Tempête autour d'une émission de télé-réalité en AngleterreLONDRES (AFP) - Une émission de télé-réalité, accusée de racisme envers une actrice indienne, provoque une tempête en Angleterre, qui est remontée mercredi jusqu'au Premier ministre Tony Blair.
L'affaire oppose Shilpa Shetty, 31 ans, qui dans son pays a tourné une quarantaine de films, et quelques unes de ses co-locataires de "Celebrity Big Brother", l'émission de télé-réalité de Channel 4, regardée fiévreusement tous les soirs par des millions de téléspectateurs.

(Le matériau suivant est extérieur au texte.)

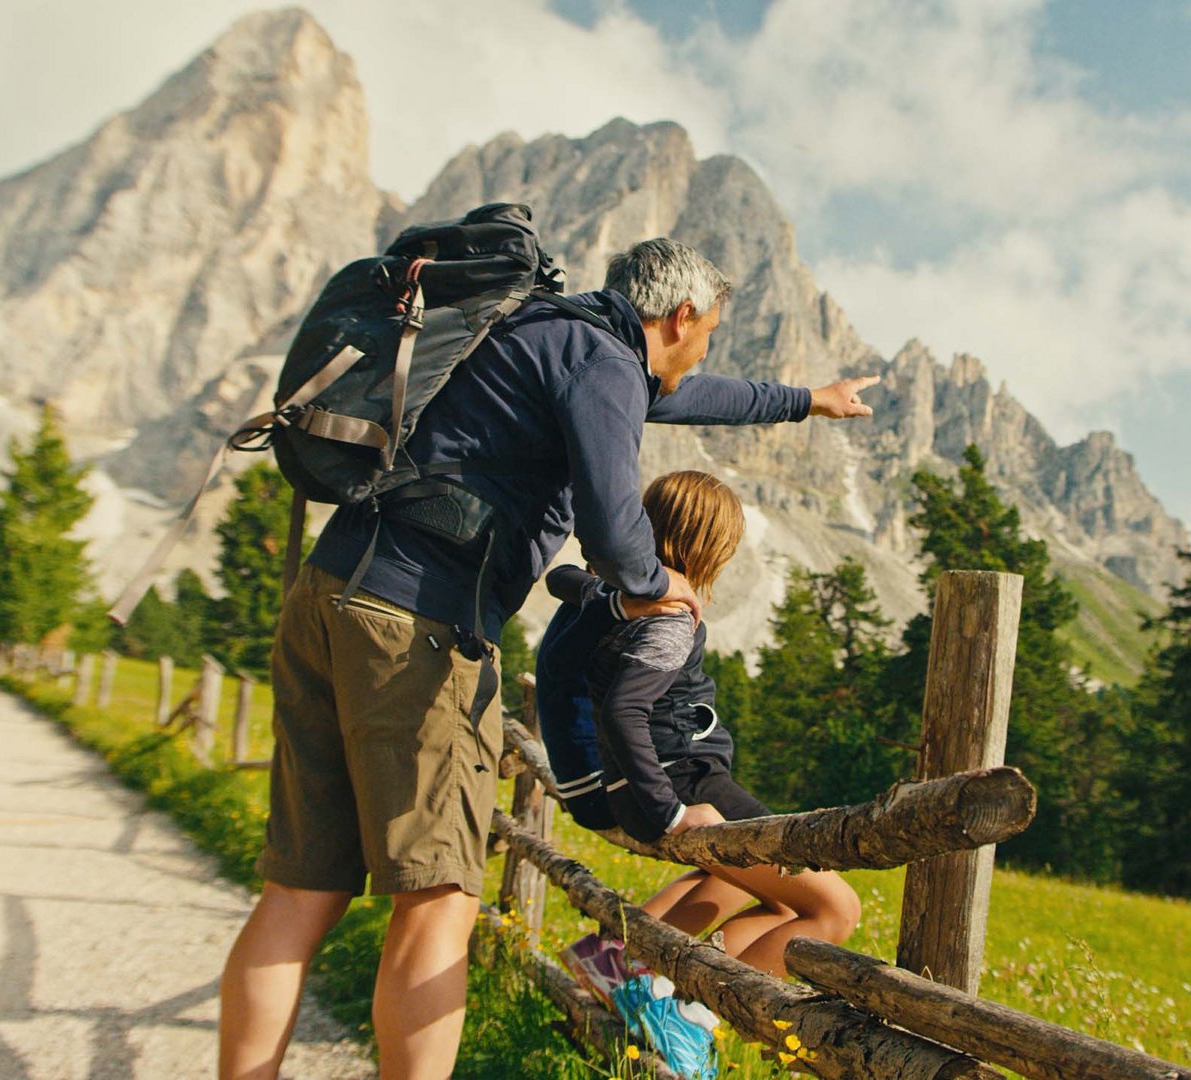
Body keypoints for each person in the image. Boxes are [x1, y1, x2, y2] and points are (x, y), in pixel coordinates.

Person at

Dans cette émission, pour laquelle les neuf participants sont filmés dans un appartement 24 heures sur 24 avec pour seul objectif de faire éliminer les autres pour rester seul et gagner au final, l'ambiance n'est guère aimable.
Shilpa s'est ainsi vue tour à tour traiter de "chienne", de "c...e", son glamour, son accent, et son assurance sophistiquée ayant du mal à passer.

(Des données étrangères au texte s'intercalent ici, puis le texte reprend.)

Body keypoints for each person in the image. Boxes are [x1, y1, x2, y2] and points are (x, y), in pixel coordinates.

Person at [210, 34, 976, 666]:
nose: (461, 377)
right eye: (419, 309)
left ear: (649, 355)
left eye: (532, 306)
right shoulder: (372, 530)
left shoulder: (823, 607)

Certaines de ses co-locataires lui ont aussi reproché sa façon de cuisiner, lui ont demandé si elle "habitait dans une cabane", ou encore affirmé que si les Indiens étaient minces, c'est qu'ils étaient souvent malades, faute de cuire assez leurs aliments.
Les larmes et les déclarations de la jolie actrice, - "pourquoi me détestent-elles" - ont fait le reste, et provoqué la colère, dans une Angleterre où vivent des centaines de milliers de personnes d'origine indienne.

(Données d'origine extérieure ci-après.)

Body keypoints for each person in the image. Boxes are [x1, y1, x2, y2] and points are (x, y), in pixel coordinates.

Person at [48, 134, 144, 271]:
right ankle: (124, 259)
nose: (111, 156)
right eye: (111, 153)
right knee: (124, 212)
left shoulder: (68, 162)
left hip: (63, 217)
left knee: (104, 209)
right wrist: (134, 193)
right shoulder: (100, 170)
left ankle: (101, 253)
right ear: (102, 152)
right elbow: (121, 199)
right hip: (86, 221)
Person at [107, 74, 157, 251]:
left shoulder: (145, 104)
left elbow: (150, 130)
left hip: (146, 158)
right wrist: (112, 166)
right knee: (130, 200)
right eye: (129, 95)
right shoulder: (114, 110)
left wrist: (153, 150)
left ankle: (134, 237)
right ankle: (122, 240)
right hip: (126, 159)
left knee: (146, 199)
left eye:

Mercredi soir, près de 20.000 "plaintes" dénonçant la façon dont elle est traitée depuis le début de la nouvelle série le 3 janvier, avaient été reçues via internet par l'Ofcom, l'autorité indépendante régulatrice des médias britanniques. Channel 4 en a reçu quelque 2.000 autres, et la police a même fait état de "menaces" contre certains participants de l'émission.
A la mi-journée, le Premier ministre Tony Blair s'est vu interpeller à la Chambre des Communes, où il a admis ne pas regarder l'émission, mais a pris soin d'affirmer son opposition au racisme "sous toutes ses formes".
Et à des milliers de kilomètres de là, le ministre des Finances Gordon Brown, en voyage pour la première fois en Inde où l'affaire fait grand bruit, a dénoncé "tout ce qui nuit" à l'image d'un Royaume-Uni "juste et tolérant".
Deux autres ministres britanniques se sont publiquement indignés, tout comme le maire de Londres Ken Livingstone, et mercredi soir l'affaire prenait une dimension diplomatique: à New Delhi, le sous-secrétaire d'Etat aux Affaires étrangères, Anand Sharma, a fait savoir que le gouvernement indien "étudierait tous les aspects" de cette affaire et "agirait de manière appropriée".
Channel 4, avait dès mardi fait savoir qu'elle prenait "extrêmement au sérieux", tout comme le producteur Endemol, "les questions d'abus racial". Mais la chaîne avait défendu un programme qui montre "l'interaction sociale" des participants.
Dans un communiqué diffusé mercredi soir, elle a affirmé qu'il n'y avait "pas eu d'injures ou de comportement racistes manifestes" visant Shilpa Shetty, précisant que les comportements racistes "sans ambiguïté" n'étaient pas tolérés dans l'émission. La chaîne a toutefois admis qu'il y avait "sans aucun doute un clash culturel et de classes entre elle et trois des filles britanniques."
Mercredi, elle pouvait, en dépit de la tempête en cours, se frotter les mains, de même que la jolie Shilpa, jusqu'alors quasi-inconnue en Angleterre.
Ces derniers jours, l'émission a gagné un million de téléspectateurs.
Et Shilpa est donnée désormais gagnante probable de l'émission par la maison de paris William Hill.